Two-photon imaging induces brain heating and calcium microdomain hyperactivity in cortical astrocytes

ABSTRACT

Unraveling how neural networks process and represent sensory information and how this cellular dynamics instructs behavioral output is a main goal in current neuroscience. Two-photon activation of optogenetic actuators and fluorescence calcium (Ca²⁺) imaging with genetically encoded Ca²⁺ indicators allow, respectively, the all-optical stimulation and readout of activity from genetically identified cell populations. However, these techniques expose the brain to high near-infrared light doses raising the concern of light-induced adverse effects on the biological phenomena being studied. Combing Ca²⁺ imaging of GCaMP6f-expressing cortical astrocytes as a sensitive readout for photodamage and an unbiased machine-based event detection, we demonstrate the subtle build-up of aberrant microdomain Ca²⁺ signals in fine astroglial processes. Illumination conditions routinely being used in biological two-photon microscopy (920-nm excitation, 100-fs regime, ten mW average power) increased the frequency of microdomain Ca²⁺ events, but left their amplitude, area and duration rather unchanged. This increase in local Ca²⁺ activity was followed by Ca²⁺ transients in the otherwise silent soma. Ca²⁺ hyperactivity occurred without overt morphological damage.
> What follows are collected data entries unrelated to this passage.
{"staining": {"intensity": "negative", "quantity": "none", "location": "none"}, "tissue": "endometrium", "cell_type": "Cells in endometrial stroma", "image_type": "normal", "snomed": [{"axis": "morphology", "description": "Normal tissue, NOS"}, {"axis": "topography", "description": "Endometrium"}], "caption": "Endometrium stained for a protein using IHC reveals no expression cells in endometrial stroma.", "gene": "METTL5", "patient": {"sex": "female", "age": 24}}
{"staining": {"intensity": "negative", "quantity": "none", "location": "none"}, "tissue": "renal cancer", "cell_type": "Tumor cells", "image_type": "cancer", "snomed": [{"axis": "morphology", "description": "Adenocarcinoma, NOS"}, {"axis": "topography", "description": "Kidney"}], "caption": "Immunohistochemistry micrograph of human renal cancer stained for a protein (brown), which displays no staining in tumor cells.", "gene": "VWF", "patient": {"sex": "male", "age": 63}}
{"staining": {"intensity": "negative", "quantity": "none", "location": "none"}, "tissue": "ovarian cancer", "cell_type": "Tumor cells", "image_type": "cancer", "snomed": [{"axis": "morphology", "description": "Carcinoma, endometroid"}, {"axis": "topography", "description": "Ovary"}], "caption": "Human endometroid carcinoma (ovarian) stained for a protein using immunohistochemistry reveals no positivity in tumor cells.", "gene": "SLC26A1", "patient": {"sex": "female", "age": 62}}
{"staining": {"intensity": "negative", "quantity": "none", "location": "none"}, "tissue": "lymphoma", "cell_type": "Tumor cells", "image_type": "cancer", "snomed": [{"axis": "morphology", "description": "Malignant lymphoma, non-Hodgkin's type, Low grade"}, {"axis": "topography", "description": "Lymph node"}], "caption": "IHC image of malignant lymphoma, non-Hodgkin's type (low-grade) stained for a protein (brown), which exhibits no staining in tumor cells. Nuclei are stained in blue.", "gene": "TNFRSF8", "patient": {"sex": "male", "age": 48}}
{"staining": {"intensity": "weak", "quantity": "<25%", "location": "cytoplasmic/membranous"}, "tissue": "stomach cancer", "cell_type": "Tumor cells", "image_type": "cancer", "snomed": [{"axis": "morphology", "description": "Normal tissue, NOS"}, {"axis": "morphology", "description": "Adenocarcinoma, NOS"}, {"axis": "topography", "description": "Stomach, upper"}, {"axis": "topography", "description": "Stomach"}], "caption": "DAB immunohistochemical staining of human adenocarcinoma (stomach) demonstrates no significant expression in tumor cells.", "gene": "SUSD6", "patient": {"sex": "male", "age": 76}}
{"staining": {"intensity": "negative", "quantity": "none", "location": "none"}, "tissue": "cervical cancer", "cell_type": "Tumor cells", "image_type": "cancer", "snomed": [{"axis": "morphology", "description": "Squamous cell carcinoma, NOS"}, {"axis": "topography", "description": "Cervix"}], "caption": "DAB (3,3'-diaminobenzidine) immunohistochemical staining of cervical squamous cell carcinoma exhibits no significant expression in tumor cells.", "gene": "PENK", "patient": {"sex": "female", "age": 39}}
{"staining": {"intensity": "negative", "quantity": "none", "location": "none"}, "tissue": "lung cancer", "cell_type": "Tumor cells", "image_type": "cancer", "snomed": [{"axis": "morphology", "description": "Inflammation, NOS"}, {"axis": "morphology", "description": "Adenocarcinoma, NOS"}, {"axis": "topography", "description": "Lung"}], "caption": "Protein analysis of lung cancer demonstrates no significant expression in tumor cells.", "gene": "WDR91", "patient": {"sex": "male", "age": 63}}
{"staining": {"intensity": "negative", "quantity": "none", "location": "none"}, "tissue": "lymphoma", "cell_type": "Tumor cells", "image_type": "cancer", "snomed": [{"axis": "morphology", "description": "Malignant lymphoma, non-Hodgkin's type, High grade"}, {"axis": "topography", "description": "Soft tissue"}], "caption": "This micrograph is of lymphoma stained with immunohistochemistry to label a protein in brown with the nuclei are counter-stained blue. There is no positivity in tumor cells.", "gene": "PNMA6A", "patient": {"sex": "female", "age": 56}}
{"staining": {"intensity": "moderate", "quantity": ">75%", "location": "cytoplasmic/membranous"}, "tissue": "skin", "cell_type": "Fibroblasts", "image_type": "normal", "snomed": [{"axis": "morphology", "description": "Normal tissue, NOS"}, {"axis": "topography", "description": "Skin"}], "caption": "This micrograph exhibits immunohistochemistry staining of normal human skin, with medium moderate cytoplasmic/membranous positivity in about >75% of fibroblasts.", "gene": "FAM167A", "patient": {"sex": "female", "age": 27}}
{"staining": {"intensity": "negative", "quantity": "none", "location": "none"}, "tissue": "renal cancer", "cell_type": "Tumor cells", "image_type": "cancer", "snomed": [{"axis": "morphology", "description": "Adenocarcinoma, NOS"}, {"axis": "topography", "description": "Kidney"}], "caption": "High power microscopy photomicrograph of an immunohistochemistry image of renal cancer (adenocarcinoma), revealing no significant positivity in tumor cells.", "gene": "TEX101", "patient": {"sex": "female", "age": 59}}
Surprisingly, at the same average power, continuous-wave 920-nm illumination was as damaging as fs pulses, indicating a linear, heating-mediated (rather than a highly non-linear) damage mechanism. In an astrocyte-specific IP₃-receptor knock-out mouse (IP₃R2-KO), Near-infrared light-induced Ca²⁺ microdomains signals persisted in the small processes, underpinning their resemblance to physiological IP₃R2-independent Ca²⁺ signals, while somatic activity was abolished. Contrary to what has generally been believed in the field, shorter pulses and lower average power are advantageous to alleviate photodamage and allow for longer useful recording windows.